◆ **SOURCE DOCUMENT**
* * *

Scores also allow the preservation and discovery of historical traditions, totally independent of whether the music is being performed or not. One of Mozart's most important experiences was discovering the motets of Bach in score (and not from any performance); thanks to his study of Bach, Mozart's later style grew to encompass such wonders as the fugato in the finale of the Jupiter symphony and the chorale for the two armed men in The Magic Flute. Other examples can be offered where composers learned from composers strictly from scores: Wagner, for instance, transcribed the Beethoven Ninth for piano at a time when he could not have heard a performance; and Stravinsky's late style depended greatly on his discovery (largely thanks to Robert Craft) of Webern, whose music was hardly ever played at that time.

Thanks also to EigenUser for his support.
"I don't know what sforzando means, though it clearly means something."

Mandryka



Quote from: (poco) Sforzando on January 11, 2015, 04:43:49 AM
But because notation – scores – existed, a body of texts was preserved that formed a heritage of music in the West comparable to its literature and visual arts.


When I read The Wasteland the whole poem is there for me in the text. Same for when I look at Les Demoiselles d'Avignon. There's nothing which corresponds to the under-determination of what it sounds like by the score.
Wovon man nicht sprechen kann, darüber muss man schweigen

prémont

Quote from: (poco) Sforzando on January 11, 2015, 04:43:49 AM
No, it's not, and if you don't at least acknowledge the problem with your position you're missing my argument entirely. Charles Rosen points to "a difficulty that has irritated philosophers of aesthetics and their readers for a long time. Is the work of music to be identified as the written score or its performance? Is a symphony of Beethoven the printed score or the sound in the concert hall when it is played?" Of course in one fundamental sense music is sound; I'm not so stupid as to deny that. But prior to about 120 years ago when recording was invented, the only way to preserve music was via notation, and only the West developed a system of notation sophisticated enough to have preserved a body of work that formed a history and a tradition.

* * *

◆ **WHAT THE EXERCISE ASKS**
Reproduce word for word the part of the forum discussion on musical scores above, starting with "Thanks also to" and going on through "by the score.".

◆ **INFORMATION SUPPLIED**

* * *

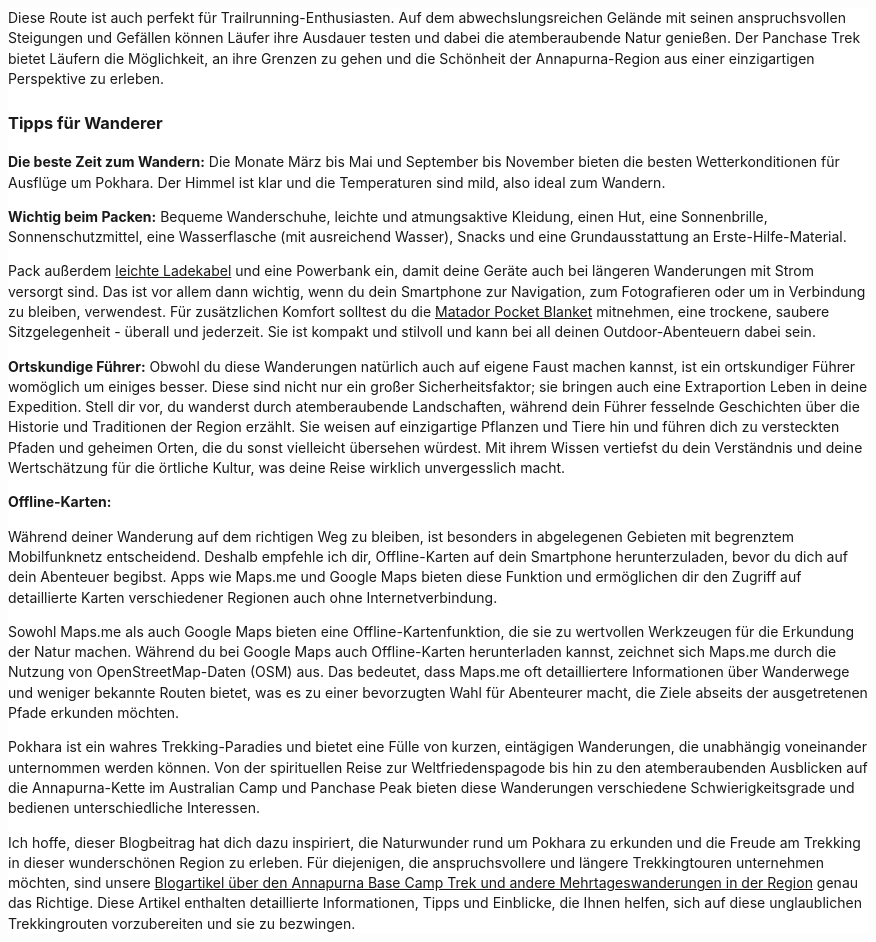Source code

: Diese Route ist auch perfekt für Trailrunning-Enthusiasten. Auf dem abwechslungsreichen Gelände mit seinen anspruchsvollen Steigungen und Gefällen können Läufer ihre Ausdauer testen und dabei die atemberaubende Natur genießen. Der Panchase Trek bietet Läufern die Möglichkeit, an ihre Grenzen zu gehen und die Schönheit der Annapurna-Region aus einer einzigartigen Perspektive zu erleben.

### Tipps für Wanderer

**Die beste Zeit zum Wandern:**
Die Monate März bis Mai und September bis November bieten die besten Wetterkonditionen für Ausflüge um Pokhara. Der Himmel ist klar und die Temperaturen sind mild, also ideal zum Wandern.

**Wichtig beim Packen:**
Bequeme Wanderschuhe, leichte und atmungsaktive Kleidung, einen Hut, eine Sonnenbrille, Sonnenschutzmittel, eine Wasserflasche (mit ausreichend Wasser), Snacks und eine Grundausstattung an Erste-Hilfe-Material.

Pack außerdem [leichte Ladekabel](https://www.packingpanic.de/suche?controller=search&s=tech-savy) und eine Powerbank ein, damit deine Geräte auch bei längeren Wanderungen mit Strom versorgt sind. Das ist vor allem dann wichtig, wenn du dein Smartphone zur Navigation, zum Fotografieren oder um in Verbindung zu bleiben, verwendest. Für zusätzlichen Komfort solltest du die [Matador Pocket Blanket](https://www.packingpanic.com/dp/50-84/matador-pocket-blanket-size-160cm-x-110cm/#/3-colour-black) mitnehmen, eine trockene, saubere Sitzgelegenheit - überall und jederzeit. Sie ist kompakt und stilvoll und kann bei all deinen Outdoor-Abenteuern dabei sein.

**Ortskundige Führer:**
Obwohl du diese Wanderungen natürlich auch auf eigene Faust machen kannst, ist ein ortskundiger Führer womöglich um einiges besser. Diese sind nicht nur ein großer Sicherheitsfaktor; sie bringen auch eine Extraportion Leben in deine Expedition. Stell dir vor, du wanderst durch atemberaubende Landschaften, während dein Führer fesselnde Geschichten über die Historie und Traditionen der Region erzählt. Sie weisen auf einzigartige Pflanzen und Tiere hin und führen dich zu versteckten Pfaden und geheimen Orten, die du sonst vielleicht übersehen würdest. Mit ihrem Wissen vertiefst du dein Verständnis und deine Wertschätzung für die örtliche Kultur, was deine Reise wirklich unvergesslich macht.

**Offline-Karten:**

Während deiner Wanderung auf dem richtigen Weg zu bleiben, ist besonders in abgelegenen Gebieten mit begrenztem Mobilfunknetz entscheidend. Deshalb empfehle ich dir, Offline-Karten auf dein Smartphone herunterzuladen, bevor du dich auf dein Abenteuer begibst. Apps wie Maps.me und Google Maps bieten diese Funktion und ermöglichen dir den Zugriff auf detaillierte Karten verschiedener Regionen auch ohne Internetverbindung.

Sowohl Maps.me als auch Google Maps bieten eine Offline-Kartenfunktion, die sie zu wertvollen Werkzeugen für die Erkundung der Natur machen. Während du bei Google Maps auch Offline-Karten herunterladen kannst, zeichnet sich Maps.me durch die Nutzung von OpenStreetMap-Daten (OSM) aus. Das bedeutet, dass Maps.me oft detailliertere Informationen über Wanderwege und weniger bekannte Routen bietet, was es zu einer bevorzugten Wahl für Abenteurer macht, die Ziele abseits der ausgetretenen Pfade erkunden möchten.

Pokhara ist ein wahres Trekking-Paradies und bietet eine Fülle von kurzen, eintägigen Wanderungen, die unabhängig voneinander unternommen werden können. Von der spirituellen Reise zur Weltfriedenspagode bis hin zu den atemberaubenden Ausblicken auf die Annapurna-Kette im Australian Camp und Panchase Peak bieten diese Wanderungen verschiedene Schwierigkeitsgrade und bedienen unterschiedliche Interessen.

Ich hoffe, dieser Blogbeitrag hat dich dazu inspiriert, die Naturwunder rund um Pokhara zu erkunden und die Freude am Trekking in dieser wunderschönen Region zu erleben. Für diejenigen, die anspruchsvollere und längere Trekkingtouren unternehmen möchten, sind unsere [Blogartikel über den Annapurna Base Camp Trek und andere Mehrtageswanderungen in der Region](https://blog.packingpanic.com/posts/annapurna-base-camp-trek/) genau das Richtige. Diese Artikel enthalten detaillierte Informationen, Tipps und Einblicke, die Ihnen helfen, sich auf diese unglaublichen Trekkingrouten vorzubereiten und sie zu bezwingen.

* * *

◆ **RESPONSE BELOW**
Thanks also to EigenUser for his support.
"I don't know what sforzando means, though it clearly means something."

Mandryka



Quote from: (poco) Sforzando on January 11, 2015, 04:43:49 AM
But because notation – scores – existed, a body of texts was preserved that formed a heritage of music in the West comparable to its literature and visual arts.


When I read The Wasteland the whole poem is there for me in the text. Same for when I look at Les Demoiselles d'Avignon. There's nothing which corresponds to the under-determination of what it sounds like by the score.